ASSIGNED TASK: Where the word "four" appears in a line below, copy the whole line.

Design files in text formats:
-------

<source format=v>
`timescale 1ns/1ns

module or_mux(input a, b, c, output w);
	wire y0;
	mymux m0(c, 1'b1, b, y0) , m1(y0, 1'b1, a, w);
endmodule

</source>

-------

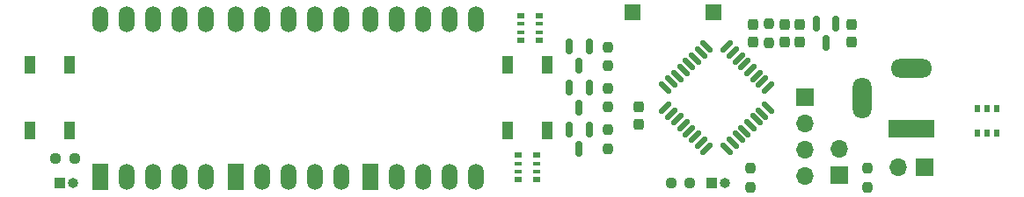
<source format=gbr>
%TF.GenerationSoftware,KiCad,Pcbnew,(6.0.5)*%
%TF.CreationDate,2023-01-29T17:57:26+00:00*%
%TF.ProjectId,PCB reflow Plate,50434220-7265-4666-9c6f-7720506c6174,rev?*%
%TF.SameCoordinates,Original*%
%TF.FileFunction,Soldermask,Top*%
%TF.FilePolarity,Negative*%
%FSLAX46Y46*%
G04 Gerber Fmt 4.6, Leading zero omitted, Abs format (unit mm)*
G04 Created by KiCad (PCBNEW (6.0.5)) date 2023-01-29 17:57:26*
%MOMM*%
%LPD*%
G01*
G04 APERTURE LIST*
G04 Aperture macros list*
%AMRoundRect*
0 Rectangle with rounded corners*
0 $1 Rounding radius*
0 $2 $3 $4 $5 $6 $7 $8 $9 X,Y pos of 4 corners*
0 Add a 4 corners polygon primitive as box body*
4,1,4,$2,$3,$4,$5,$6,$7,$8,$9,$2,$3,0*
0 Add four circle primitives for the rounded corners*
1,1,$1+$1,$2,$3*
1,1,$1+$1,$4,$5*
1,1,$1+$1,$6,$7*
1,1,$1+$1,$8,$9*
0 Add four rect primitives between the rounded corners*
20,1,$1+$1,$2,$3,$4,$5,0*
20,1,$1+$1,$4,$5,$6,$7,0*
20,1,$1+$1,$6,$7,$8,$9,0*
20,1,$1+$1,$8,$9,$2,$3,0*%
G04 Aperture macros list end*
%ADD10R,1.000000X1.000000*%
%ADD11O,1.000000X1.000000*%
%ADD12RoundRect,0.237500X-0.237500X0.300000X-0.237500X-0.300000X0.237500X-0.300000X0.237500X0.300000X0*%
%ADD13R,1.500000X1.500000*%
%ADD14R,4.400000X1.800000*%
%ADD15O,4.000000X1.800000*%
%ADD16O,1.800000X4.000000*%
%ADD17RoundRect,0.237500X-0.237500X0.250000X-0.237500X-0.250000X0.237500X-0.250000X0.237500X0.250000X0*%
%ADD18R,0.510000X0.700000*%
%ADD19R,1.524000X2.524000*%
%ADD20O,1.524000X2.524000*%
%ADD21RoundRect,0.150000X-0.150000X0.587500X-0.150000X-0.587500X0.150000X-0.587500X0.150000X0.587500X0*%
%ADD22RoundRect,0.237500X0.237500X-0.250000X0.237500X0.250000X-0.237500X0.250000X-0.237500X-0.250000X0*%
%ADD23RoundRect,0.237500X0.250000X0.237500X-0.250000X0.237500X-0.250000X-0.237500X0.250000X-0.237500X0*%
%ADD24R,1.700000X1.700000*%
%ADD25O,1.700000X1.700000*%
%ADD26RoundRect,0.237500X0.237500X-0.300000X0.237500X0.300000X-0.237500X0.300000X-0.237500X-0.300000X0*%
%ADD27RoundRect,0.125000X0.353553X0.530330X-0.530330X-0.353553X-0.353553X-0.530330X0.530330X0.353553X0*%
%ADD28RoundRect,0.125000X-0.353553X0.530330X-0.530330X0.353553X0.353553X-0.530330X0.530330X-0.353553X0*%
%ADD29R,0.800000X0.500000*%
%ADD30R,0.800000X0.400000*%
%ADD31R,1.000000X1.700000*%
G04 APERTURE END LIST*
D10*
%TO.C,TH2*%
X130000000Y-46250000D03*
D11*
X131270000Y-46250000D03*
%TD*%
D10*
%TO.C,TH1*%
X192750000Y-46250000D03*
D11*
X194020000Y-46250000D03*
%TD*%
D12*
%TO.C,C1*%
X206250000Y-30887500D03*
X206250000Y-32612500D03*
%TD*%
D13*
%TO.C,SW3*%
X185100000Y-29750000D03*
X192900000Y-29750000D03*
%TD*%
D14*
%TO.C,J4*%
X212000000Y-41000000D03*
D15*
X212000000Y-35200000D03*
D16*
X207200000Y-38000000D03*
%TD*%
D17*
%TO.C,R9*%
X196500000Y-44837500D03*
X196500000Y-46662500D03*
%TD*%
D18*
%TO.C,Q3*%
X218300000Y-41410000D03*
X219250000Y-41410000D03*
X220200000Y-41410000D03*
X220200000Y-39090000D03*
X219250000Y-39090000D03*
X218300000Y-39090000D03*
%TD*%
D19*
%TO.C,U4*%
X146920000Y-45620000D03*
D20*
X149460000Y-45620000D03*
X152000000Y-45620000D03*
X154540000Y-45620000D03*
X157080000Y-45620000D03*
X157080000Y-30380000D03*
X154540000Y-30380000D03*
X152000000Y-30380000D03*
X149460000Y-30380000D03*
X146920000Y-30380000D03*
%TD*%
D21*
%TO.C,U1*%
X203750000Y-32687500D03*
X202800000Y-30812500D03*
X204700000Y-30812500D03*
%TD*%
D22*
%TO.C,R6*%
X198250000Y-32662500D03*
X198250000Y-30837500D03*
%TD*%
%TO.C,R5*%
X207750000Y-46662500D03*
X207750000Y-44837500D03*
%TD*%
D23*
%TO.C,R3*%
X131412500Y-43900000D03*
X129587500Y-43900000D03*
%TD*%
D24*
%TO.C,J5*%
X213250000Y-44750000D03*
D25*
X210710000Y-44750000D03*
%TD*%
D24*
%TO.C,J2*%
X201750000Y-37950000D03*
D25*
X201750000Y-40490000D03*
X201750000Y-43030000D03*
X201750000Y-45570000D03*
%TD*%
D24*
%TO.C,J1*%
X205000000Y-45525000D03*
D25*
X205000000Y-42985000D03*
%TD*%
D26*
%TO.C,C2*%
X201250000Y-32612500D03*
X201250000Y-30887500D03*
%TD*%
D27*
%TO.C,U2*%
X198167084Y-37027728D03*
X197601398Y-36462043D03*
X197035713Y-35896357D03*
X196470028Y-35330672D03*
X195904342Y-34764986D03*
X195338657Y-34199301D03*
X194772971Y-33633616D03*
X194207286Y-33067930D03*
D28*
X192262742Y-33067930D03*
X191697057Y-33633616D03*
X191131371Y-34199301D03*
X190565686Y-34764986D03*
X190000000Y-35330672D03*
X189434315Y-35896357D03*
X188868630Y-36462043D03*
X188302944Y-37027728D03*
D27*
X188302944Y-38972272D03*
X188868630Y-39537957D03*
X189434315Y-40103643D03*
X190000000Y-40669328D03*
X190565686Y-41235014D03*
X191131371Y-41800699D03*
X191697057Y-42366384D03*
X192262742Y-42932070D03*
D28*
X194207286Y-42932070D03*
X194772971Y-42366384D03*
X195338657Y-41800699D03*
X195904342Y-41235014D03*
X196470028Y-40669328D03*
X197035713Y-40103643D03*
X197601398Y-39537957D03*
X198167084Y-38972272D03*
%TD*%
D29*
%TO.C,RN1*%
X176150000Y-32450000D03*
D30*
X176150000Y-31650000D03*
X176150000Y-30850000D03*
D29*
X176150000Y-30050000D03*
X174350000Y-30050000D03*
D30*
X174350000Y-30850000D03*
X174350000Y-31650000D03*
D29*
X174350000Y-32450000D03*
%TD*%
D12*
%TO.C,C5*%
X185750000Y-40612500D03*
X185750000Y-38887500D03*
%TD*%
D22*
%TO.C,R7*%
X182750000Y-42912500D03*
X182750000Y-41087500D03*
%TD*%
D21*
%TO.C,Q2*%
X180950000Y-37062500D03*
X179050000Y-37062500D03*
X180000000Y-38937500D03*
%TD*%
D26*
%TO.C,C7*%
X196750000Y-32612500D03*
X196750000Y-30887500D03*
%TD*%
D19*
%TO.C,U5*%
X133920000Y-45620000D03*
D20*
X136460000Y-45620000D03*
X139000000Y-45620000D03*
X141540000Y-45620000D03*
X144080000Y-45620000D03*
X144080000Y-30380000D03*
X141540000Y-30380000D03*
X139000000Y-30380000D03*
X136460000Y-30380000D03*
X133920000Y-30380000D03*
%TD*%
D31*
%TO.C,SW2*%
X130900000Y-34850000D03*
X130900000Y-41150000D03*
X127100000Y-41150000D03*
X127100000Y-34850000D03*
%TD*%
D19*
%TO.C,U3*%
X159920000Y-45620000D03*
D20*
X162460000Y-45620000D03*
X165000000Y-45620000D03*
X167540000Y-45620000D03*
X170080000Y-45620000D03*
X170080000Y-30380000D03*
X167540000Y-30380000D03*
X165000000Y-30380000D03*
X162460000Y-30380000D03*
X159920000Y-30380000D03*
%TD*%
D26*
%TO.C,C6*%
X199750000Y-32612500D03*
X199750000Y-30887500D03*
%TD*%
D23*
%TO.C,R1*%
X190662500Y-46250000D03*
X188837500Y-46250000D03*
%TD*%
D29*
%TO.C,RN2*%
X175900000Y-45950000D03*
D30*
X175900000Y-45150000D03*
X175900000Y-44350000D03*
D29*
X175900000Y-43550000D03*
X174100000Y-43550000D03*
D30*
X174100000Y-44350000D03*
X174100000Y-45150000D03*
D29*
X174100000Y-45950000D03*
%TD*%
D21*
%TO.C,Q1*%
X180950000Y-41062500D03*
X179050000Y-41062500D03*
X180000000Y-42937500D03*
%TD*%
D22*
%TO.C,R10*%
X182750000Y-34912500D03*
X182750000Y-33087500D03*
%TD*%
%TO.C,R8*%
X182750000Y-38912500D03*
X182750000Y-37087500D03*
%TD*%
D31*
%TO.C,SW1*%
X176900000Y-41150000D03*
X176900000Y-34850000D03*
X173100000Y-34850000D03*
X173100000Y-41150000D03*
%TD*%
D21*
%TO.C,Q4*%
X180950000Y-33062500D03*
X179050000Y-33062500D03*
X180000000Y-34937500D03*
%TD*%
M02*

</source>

-------

EXERCISE OUTPUT:
0 Add four circle primitives for the rounded corners*
0 Add four rect primitives between the rounded corners*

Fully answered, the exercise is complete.